1 / 100 | 成瀬 愛香
「カーストトップに居るとね。いろんな情報が集まるの。それこそ体験談とか」
「…うん?」
なんか急に始まり出した。
「心が温まるとか、結ばれて幸せだったとか。ポジティブな意見の最上級はそれくらいで、全体の一割くらい。そもそも気持ち良かったなんて聞かない。それが初体験」
「…?」
「それ以外は全てネガティブ。痛かった。痛いのに辞めてくれない。びびるからこっちも不安になる。猿にしか見えない。がっつき過ぎ。獣。けだもの。目が怖い。取れるかと思った。犯される。殺される。死ぬ、死ぬかと思った」
「そ、そう」
「だからあんなに気持ち、良いのはおかしいの」
「…本番は違うかも?」
「でも…あんなに降りて来れなかったのは初めてだった」
「…そうなんだね」
何が、とは聞けない。
もじもじしながら愛香は聞いてくる。
「ね、京ちゃん。別れてから、その…ね?初めてじゃなくなった?いや、別れた私が言うのは、その、変ってわかってるんだけど…わたし、その、ね?…欲しいんです」
なんて言おうか…。
お嬢様、バージンブレイクには、打ってつけの人材です、と?
魔力操作に長けた僕は良く娼館のオーナーに呼び出されていた。
丁稚からあがり、今から嬢となる女の子達に、せめて最初は痛い思いをしないようにと僕に依頼を出してきたのだった。

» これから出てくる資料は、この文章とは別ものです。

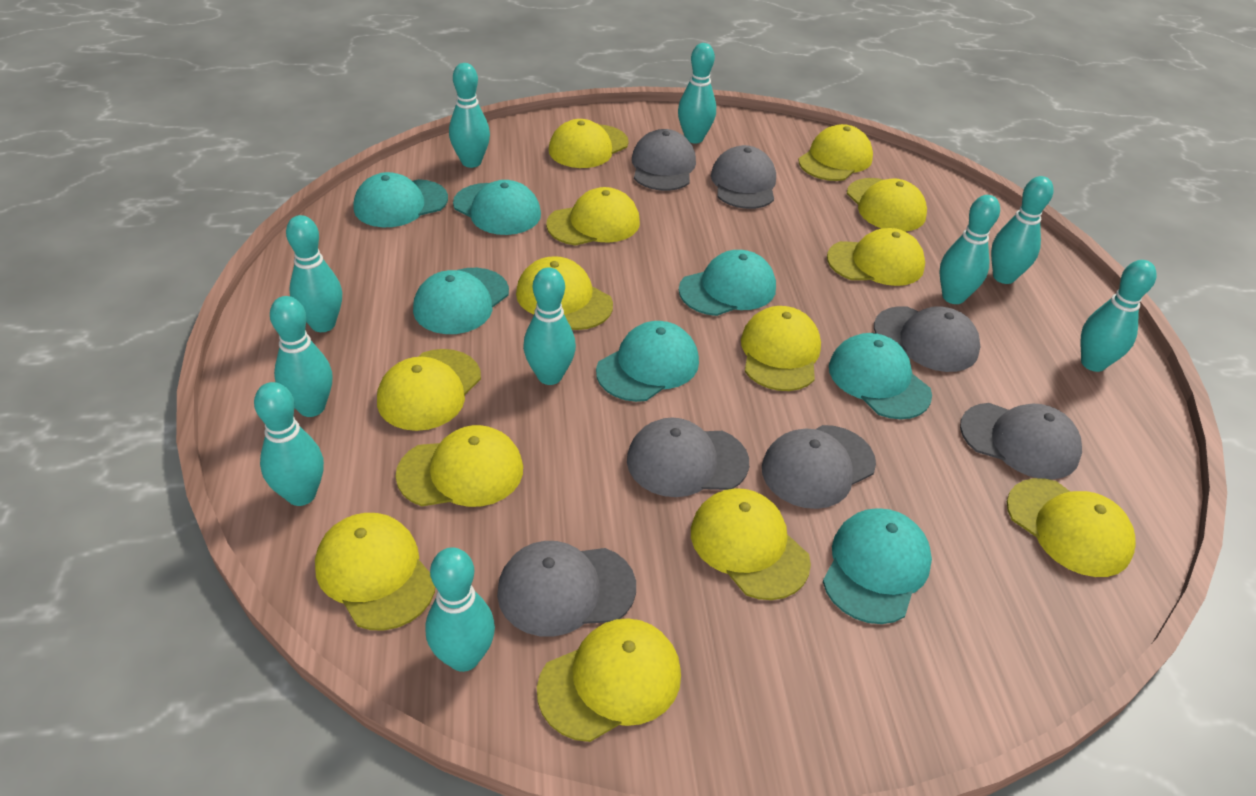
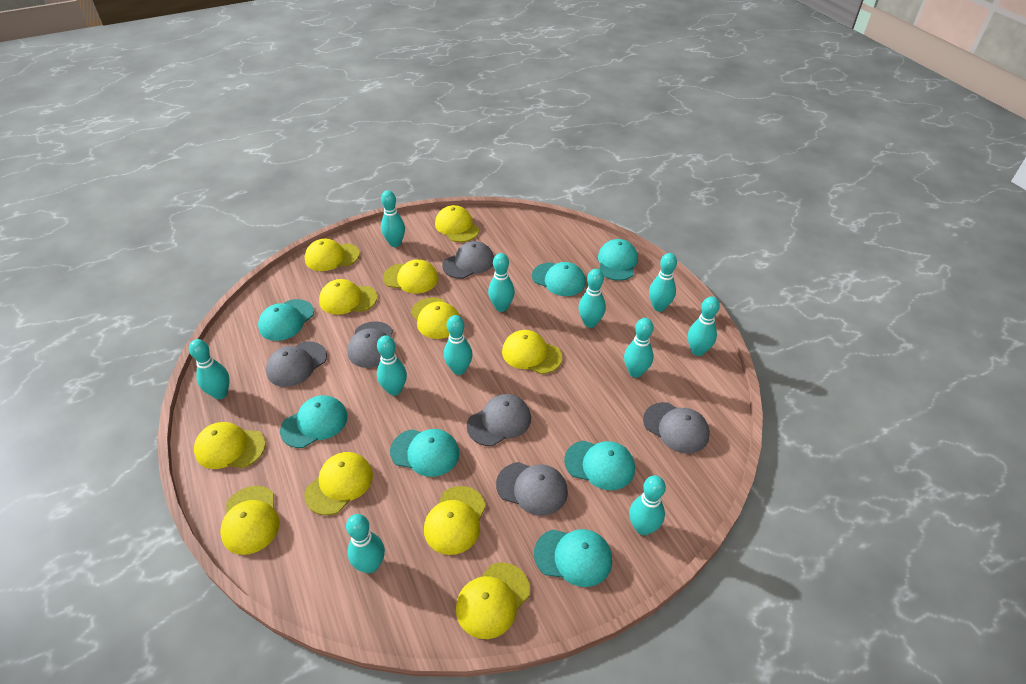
grey cap: [497,541,636,637] [627,418,749,497] [632,129,696,191] [711,145,776,209] [762,425,876,509] [874,306,980,372] [960,403,1082,480] = 7 -> [266,341,327,387] [347,321,393,368] [442,241,494,279] [467,394,531,446] [496,462,568,516] [643,402,710,453] = 6
turquoise bowling pin: [254,382,324,506] [270,296,332,417] [286,215,342,332] [425,547,495,672] [449,63,490,168] [523,267,576,385] [678,43,716,143] [940,195,1000,304] [991,176,1054,284] [1081,260,1157,372] = 10 -> [189,339,230,399] [346,514,385,573] [377,335,407,396] [381,190,405,247] [444,315,473,375] [488,253,515,312] [579,269,606,328] [624,318,654,378] [629,475,666,535] [649,253,677,312] [688,297,720,356] = 11
yellow cap: [315,513,435,631] [377,349,481,431] [395,425,523,507] [516,256,613,330] [537,618,681,742] [546,187,640,246] [549,119,629,168] [691,488,811,600] [741,306,821,391] [798,124,873,181] [827,228,925,286] [847,178,927,231] [1007,478,1136,577] = 13 -> [194,422,266,469] [220,486,280,555] [304,452,373,515] [305,239,360,271] [319,279,377,315] [383,259,439,294] [411,297,460,339] [424,486,486,555] [435,205,479,242] [456,563,530,639] [502,330,562,374] = 11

噂が噂を呼び、いつしか僕は乙女100人斬りを達成したことから一部では畏怖も込めて吸血鬼なんて呼ばれていた。
僕、魔族じゃないんだけど。
勇者なんだけど。
「…信じて貰えないかもしれないけど、初めてはまだだよ。そもそも初めては愛香と交換したかったしね。信じてくれないかな?」
この身体は初めてだし、嘘じゃあない。ないったらない。自分に言い聞かす。嘘を吐くと魔法が安定しなくなるし。
「…わかった。信じる。だって京ちゃんだもん…」
「……」
「…」
「じゃあ、僕の童貞、もらってくれる?」
「はい。わたしの初めて、もらってください」
そうやって口付けを交わした。
「優しくしてね、京ちゃん」
「優しくするよ、愛香」
僕たち二人はリビングで口付けをし、場所を移しながら服を脱ぎ、最終的には僕の部屋に籠りーーー
それから2時間が経った。
◆
覆いかぶさるようにして抱き合い、果てた。愛香は腕の中でビクビクしていた。
「京ちゃん、しゅきー…、しゅきー…」
それから息も絶え絶え、体は濡れ濡れな愛香の身体を優しく拭き上げ、丁寧に整え、持ってきていた麦茶を飲みながら二人でお話する。
「…しんじらんない」
「愛香があんまりにも可愛いから仕方ない」
「…やさしくするっていったのに」
「愛香があんまりにも素敵だから仕方ない」
「…やめてっていったのに」
「愛香があんまりにも我儘だから仕方ない」
「…べっどやくざ」
「…愛香は良かった?僕は最高だったよ」
これ以上は僕にダメージが入りそうなので話題転換しよう。
「……もう、ばか、幸せ、ばか、好き」
「…僕も幸せだよ」
身体を少しだけ起こし、額に汗を貼り付け、蕩けた笑みで、目を合わせてからのバードキス。
恥ずかしがりながらも答えてくれた。